KLAY THOMPSON: Poor shooting in the San Antonio series has condemned him despite his offensive and defensive ratings both being up from a year ago. It’s a talker if shooting is your deal, but he won’t play any fewer minutes in this series than any of the other 11. His “struggles” are a mild amusement for those who still think trying to force drama on these guys is a useful exercise.
 
STEPHEN CURRY: I give up. Is there anything new to say about him?
 
JOE LACOB GIVING AN INTERVIEW TO THE FINANCIAL TIMES: Quick, everyone head for the shelters.

SCOTT FOSTER: Last year's officiating bete noire, now not even worth a mention. If you need something, the Warriors are 20-0 with Ron Garretson and 17-4 with Ed Malloy in the last three years. Just keep it to yourselves.

PLAYOFF HISTORY: Right now, the Warriors could become the first team to win all 16 postseason games, but even if they don’t, they can still go 16-3, tie the record currently held by the 2005 San Antonios and still have a parade. They did good – as long as they win. If they don’t win, the hell they will pay will be at full retail prices with the usual jewelers’ markup.
 
PLAYOFF BOREDOM: If Cleveland wins, this is the series you all demanded. If Boston wins, you get a surprise. But neither will make us happy because the playoffs weren’t sufficiently entertaining for us. That’s how we do our cultural life now – we reflexively turbo-bitch about something because it keeps us from getting diabetes, or some other excuse. As a result, we are the worst generation so far, and those who come behind us are very likely to be worse unless they can cure themselves soon.
 
LUCK: Yep, lucky again. No Yusuf Nurkic to allow Portland to play at its best. A limited Rudy Gobert to allow Utah to play at its best. No Tony Parker and only 28 minutes of Kawhi Leonard to allow San Antonio to be at its best. They were lucky two years ago as well, and the ring was just as big and the parade just as sunshiny. They weren’t as lucky a year ago (Stephen Curry’s wobbly legs, Draymond Green’s suspension, the auto-asphyxia of the last five minutes of Game Seven of the Finals).
 
In other words, it’s good to put yourself in a position to be lucky. Every champion ever, in every sport, on every continent, they’ve all been lucky. Luck is a compliment not wasted on second-round losers. Deal with it.
 
THE OPINIONS OF OTHERS: There has never been a champion that was universally beloved, with the possible exceptions of Leicester City when it won the Premier League last year, and maybe Secretariat. Every other one ever had critics based on style of play, level of success, arrogance, dismissiveness, bullying, plain geography or just, because . . . well, see “turbo-bitching.” It won’t be that hard. It was two paragraphs ago. Suck it up, scroll your screen and move your eyes.

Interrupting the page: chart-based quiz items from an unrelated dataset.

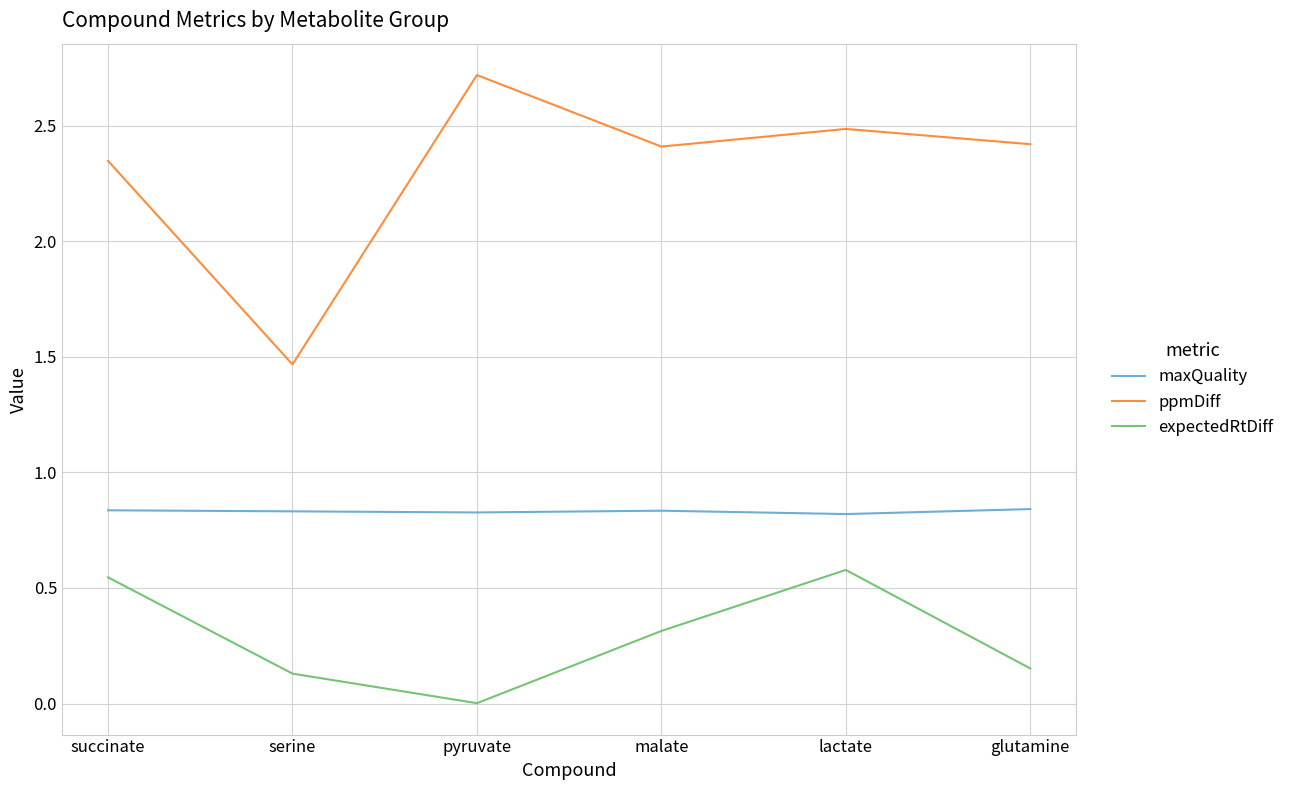

At which label does ppmDiff reach its peak?

pyruvate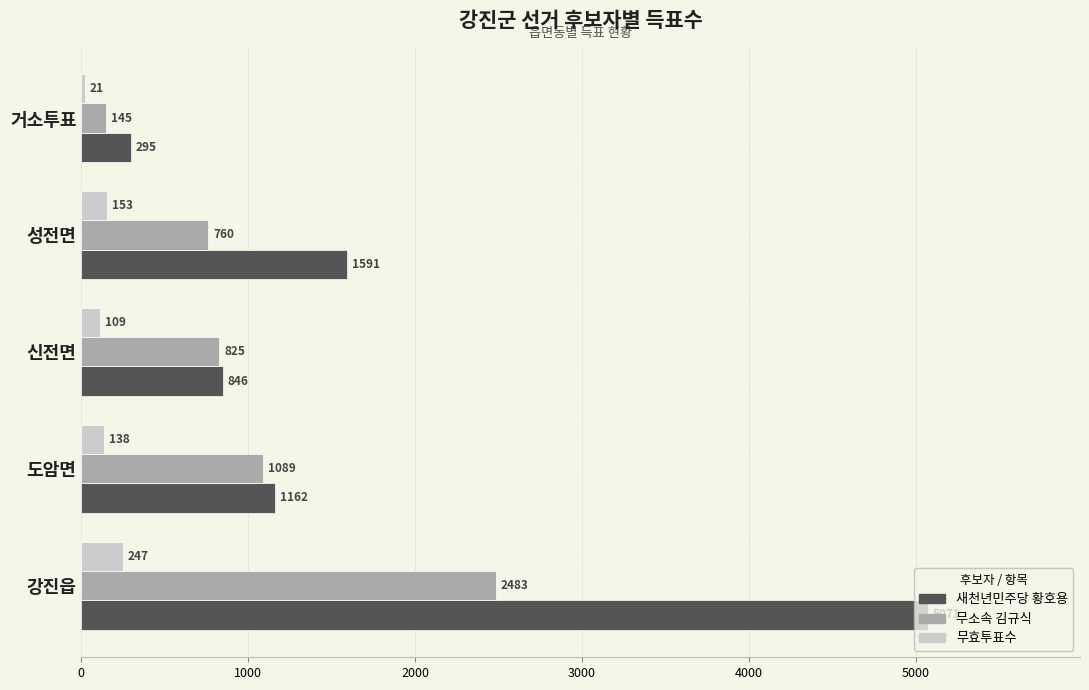

At which label is 새천년민주당 황호용 closest to 2683?

성전면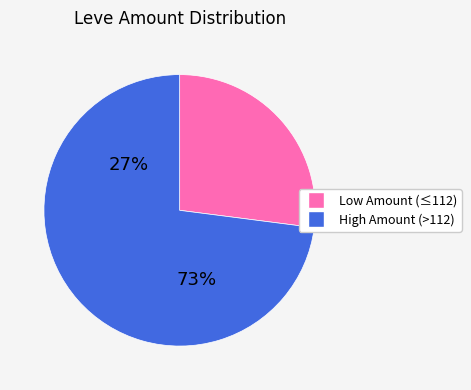

Does any single category account for the majority?

Yes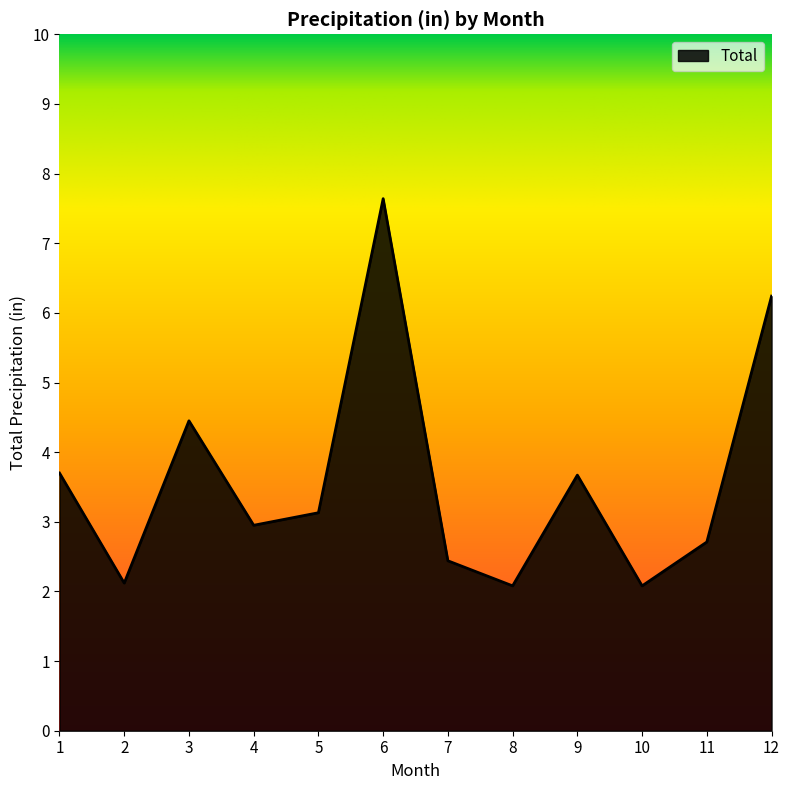

What is the difference between the maximum and minimum values?

5.6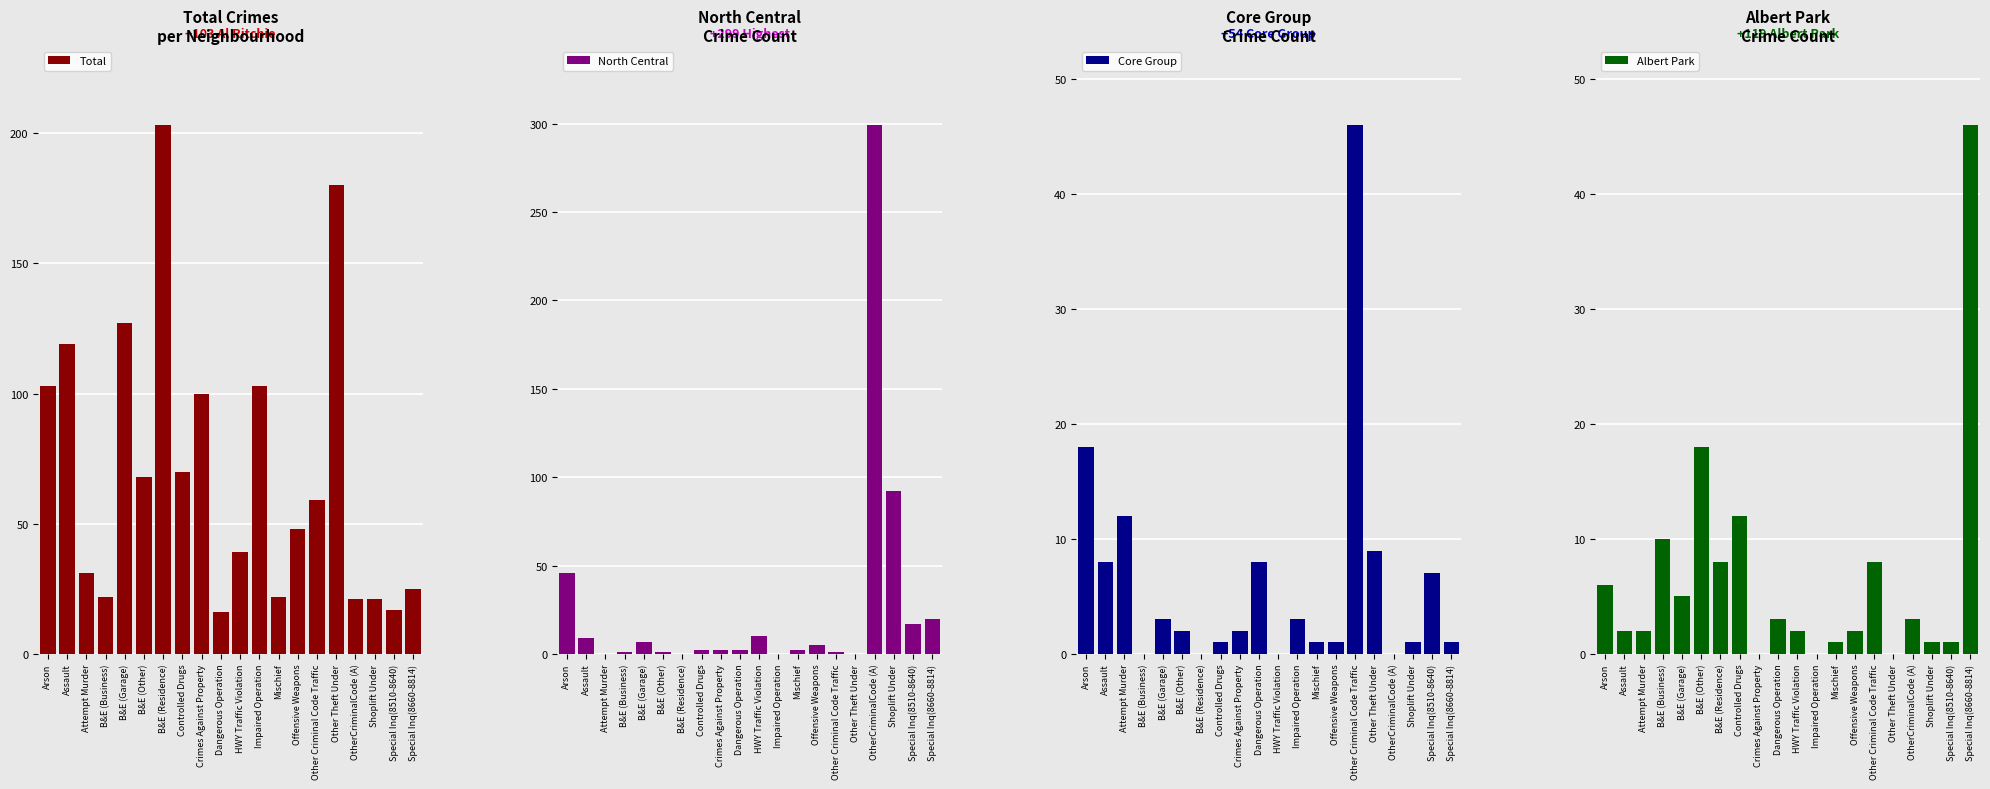

At which label is North Central closest to 149?

Shoplift Under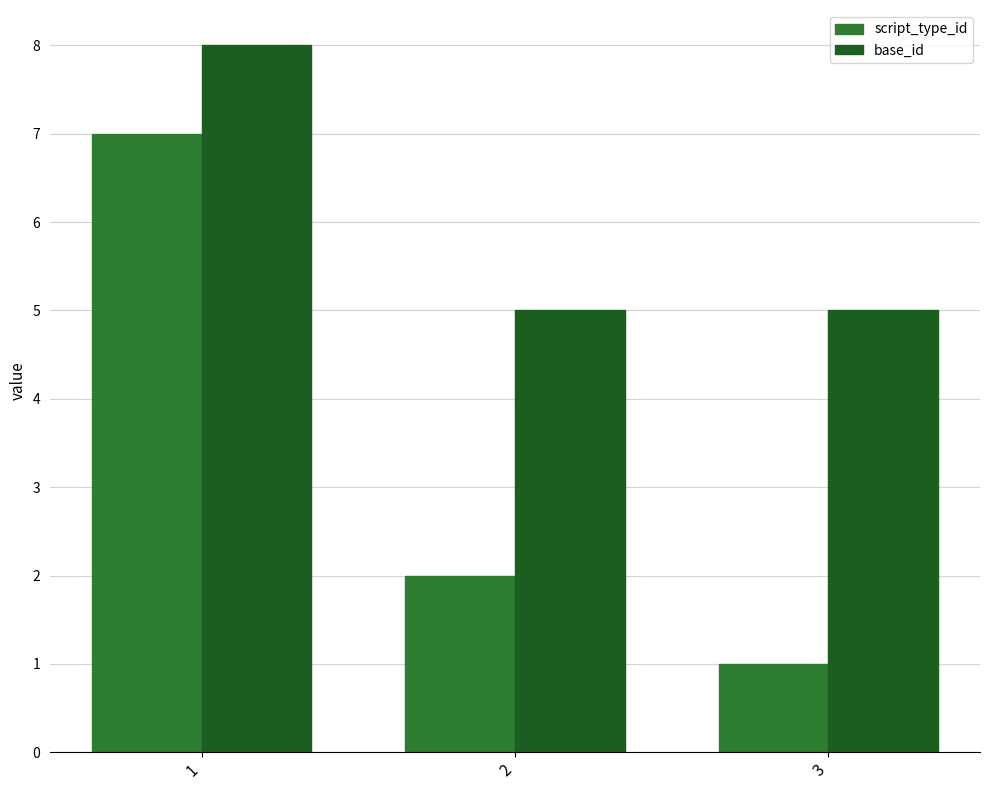

Which series has the widest spread of values?

script_type_id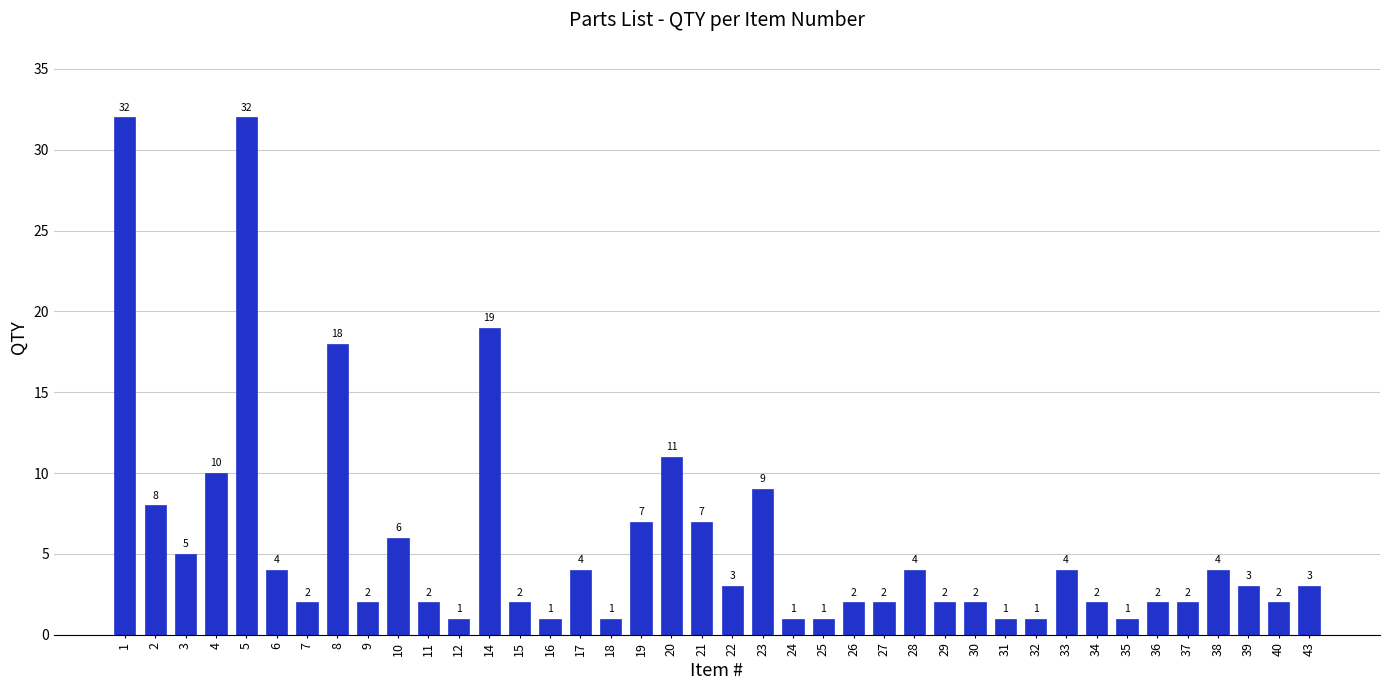

Reading right to left, transcribe all the data shown in this chart.

3	2	3	4	2	2	1	2	4	1	1	2	2	4	2	2	1	1	9	3	7	11	7	1	4	1	2	19	1	2	6	2	18	2	4	32	10	5	8	32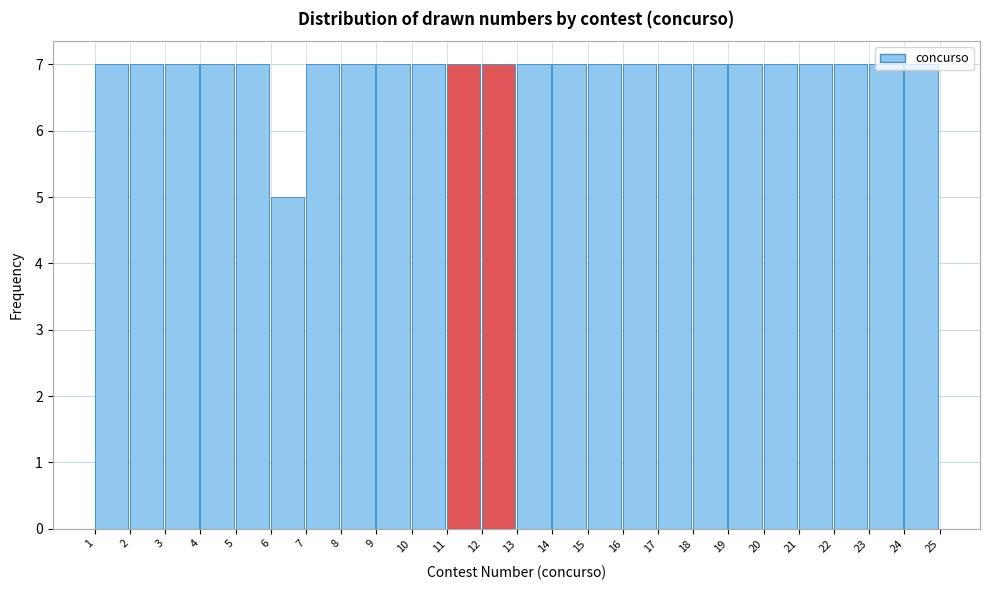

What is the height of the bar covering 7 to 8 on the x-axis? The values are not printed on the chart, so give them approximately, as read against the axis.

7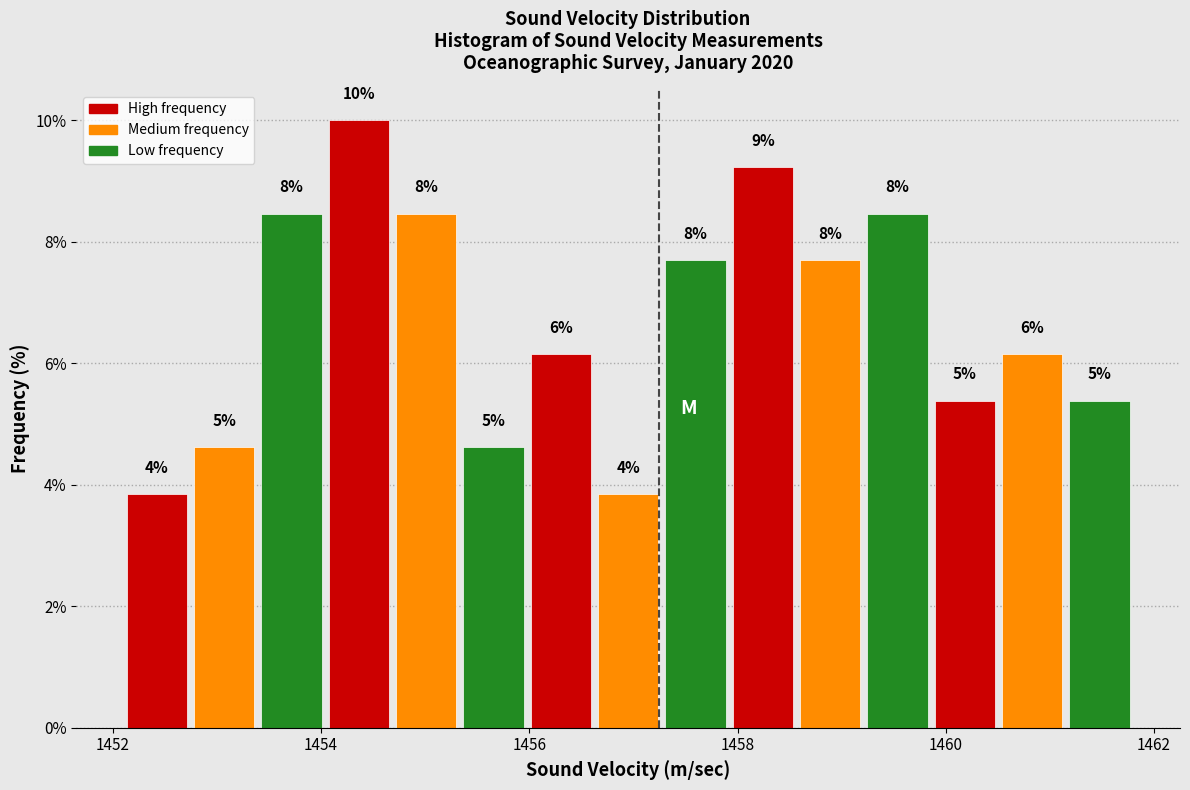

Around what value on the x-axis is the tallest bar? Give the approximate position of its centre, as read against the axis.

1454.4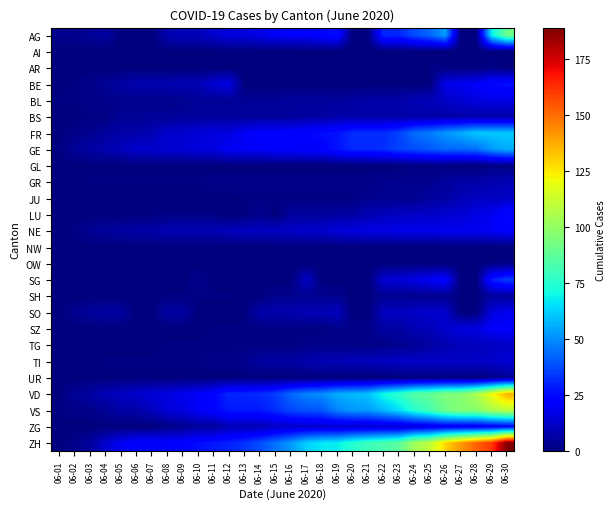

Which series has the largest range (max minus min)?

ZH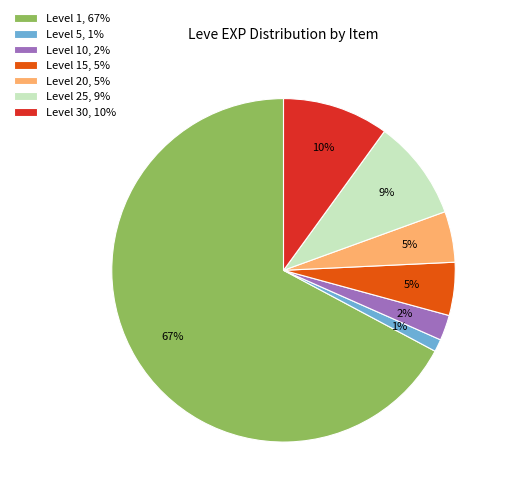

Between Level 20, 5% and Level 30, 10%, which is larger?

Level 30, 10%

The point is, one word of criticism from Charles Barkley is somehow louder than reams of glowing reviews. Warrior fans are like all the others in that they demand universal worship of their favorite team, and they hear “just a bunch of jump-shooters” no matter what Barkley actually says at any given moment.
 
See, they don’t have to like your team, and it affects nothing. Stop caring. 
 
There will be more, but these are the main ones that should tide you over until game time, whether it’s the series you want (Cleveland) or the series you never expected (Boston). We’re all very sorry if we couldn’t make it the New York Knicks, or LaVar Ball, just to name two narratives you won't have to deal with in the coming days.